Exercise objective -> Gather every line in the material below that contains the word "PATHFINDER", and copy each of those lines in full.

Supplied data section start

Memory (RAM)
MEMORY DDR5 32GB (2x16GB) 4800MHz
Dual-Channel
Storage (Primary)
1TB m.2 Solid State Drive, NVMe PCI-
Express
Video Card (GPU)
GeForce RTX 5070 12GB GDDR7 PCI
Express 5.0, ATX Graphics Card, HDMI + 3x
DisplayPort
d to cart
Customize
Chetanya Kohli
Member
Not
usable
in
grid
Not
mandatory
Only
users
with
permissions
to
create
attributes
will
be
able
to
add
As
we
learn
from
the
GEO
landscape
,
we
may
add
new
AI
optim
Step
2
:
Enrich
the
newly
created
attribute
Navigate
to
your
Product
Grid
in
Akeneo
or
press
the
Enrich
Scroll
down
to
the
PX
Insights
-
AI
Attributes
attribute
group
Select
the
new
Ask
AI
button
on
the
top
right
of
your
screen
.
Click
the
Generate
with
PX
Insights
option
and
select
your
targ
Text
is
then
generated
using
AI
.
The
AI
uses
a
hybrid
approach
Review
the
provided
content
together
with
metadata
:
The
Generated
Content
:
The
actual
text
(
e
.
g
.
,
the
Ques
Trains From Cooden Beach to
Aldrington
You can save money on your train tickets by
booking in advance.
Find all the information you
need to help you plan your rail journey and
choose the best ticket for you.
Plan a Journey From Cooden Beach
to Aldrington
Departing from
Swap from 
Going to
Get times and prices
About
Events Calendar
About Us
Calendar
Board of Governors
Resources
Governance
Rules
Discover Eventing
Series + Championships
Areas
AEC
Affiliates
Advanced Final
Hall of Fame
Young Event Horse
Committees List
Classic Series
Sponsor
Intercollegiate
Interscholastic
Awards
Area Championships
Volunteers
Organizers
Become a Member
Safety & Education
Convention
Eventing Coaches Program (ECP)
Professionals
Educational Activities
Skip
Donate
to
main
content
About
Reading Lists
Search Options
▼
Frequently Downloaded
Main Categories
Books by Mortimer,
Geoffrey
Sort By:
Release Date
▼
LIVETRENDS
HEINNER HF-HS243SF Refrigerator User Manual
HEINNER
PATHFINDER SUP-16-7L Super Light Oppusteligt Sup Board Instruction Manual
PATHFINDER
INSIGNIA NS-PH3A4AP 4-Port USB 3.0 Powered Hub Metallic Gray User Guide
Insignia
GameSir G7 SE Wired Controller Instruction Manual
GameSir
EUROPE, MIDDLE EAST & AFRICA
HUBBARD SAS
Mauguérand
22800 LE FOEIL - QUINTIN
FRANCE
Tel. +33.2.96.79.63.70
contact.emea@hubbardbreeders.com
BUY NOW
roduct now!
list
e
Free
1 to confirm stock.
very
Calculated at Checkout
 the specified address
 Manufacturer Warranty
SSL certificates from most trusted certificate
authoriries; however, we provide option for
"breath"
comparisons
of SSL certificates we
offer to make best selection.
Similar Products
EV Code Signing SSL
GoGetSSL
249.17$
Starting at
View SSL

Supplied data section end

Solution below ->
PATHFINDER SUP-16-7L Super Light Oppusteligt Sup Board Instruction Manual
PATHFINDER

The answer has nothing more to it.